Terex makes $103m loss at aerials and construction divisions
22 October 2009
Terex AWP sales fell by 66.5% to US$397.7 million for the third quarter of the year and the division made a net loss of $50.1 million.
The company said its rental customers in North American and Europe continued to age and reduce their fleets and defer investment.
Likewise, Terex's construction division saw its sales fall by 55.9% to $236.2 million and the division made a net loss of $59.8 million.
The losses at the aerial platform and construction divisions together produced a group net loss of $103.1 million for the quarter, offsetting profits of $12.1 million in the crane segment and $5.4 million in the Materials Processing & Mining business. Overall, Terex group revenues fell by 51.2% to $1.226 billion.
Tom Riordan, Terex president and chief operating officer, said; "The Aerial Work Platforms (AWP) segment continues to feel pressure from the cash management actions of its rental customer base, and we expect that this trend will continue into the spring of 2010."
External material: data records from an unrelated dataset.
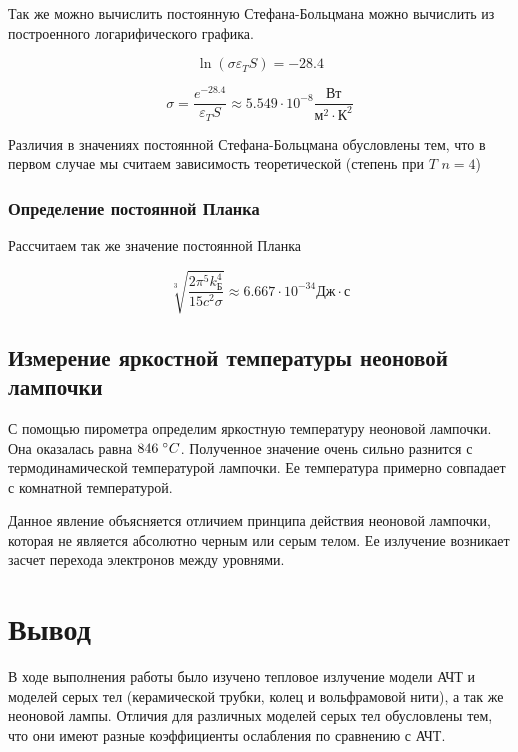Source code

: \documentclass[12pt]{article}
\begin{document}
        Так же можно вычислить постоянную Стефана-Больцмана можно вычислить из
        построенного логарифического графика.

        $$
          \ln \left(\sigma \varepsilon_T S\right) = -28.4
        $$

        $$
          \sigma = \frac{e^{-28.4}}{\varepsilon_T S} \approx 5.549 \cdot 10^{-8}
          \frac{Вт}{м^2 \cdot К^2}
        $$

        Различия в значениях постоянной Стефана-Больцмана обусловлены тем, что в
        первом случае мы считаем зависимость теоретической (степень при $T$
        $n = 4$)

      \subsubsection{Определение постоянной Планка}

        Рассчитаем так же значение постоянной Планка

        $$
          \sqrt[3]{\frac{2 \pi^5 k_Б^4}{15 c^2 \sigma}} \approx
          6.667 \cdot 10^{-34} Дж \cdot с
        $$

    \subsection{Измерение яркостной температуры неоновой лампочки}

      С помощью пирометра определим яркостную температуру неоновой лампочки.
      Она оказалась равна $846 \hspace{0.1cm} ^{\circ} C$. Полученное значение
      очень сильно разнится с термодинамической температурой лампочки. Ее
      температура примерно совпадает с комнатной температурой.

      Данное явление объясняется отличием принципа действия неоновой лампочки,
      которая не является абсолютно черным или серым телом. Ее излучение
      возникает засчет перехода электронов между уровнями.

  \section{Вывод}

    В ходе выполнения работы было изучено тепловое излучение модели АЧТ и
    моделей серых тел (керамической трубки, колец и вольфрамовой нити), а так же
    неоновой лампы. Отличия для различных моделей серых тел обусловлены тем, что
    они имеют разные коэффициенты ослабления по сравнению с АЧТ.
\end{document}
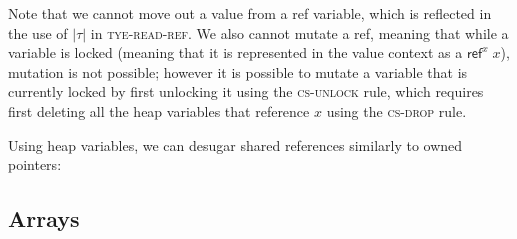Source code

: \documentclass[acmsmall,nonacm]{acmart}
\newcommand*{\N}{\mathbb{N}}
\newcommand{\core}[1]{\left| #1 \right|}
\newcommand{\proves}{\vdash}
\newcommand{\makes}{\dashv}
\newcommand{\constep}{\proves\cdot\makes}
\newcommand*{\axiom}[2][]{\infer[#1]{}{#2}}
\begin{document}

Note that we cannot move out a value from a ref variable, which is reflected in the use of $\core\tau$ in \textsc{tye-read-ref}. We also cannot mutate a ref, meaning that while a variable is locked (meaning that it is represented in the value context as a $\mathsf{ref}^x\;x$), mutation is not possible; however it is possible to mutate a variable that is currently locked by first unlocking it using the \textsc{cs-unlock} rule, which requires first deleting all the heap variables that reference $x$ using the \textsc{cs-drop} rule.

Using heap variables, we can desugar shared references similarly to owned pointers:


\subsection{Arrays}\label{sec:arrays}
\end{document}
The company said it was unlikely to be profitable in the final quarter of the year and that total annual sales will be around half those of 2008.
"This was a disappointing quarter but we feel that we are turning the corner to better performance," said Ron DeFeo, Terex chairman and chief executive officer.
"We have built a company that is both geographically and product diverse, but virtually no part of our business has weathered these market conditions unscathed. Fortunately, we see signs that certain markets have stabilized, and even a few signs that point to growth."
Mr DeFeo said Terex was now at an "inflection point" in the business cycle and that there would be more of a focus on growth going forward; "We have obviously taken a defensive posture to preserve the enterprise during this period of incredible economic uncertainty, but we believe progress can be made from here going forward.
"We recently held a North American dealer and customer event, and what we heard reinforces our views that the current business environment has stabilized and optimism is beginning to build for 2010 and 2011."
Terex said cost reduction efforts at the Construction division would continue; "In particular, labour reductions in Germany have been initiated and will continue through the remainder of the year."
The division has two facilities in Germany, the former Schaeff factory at Langenburg that makes mini excavators and wheeled loaders, and the former Atlas plant at Ganderkesee for excavators.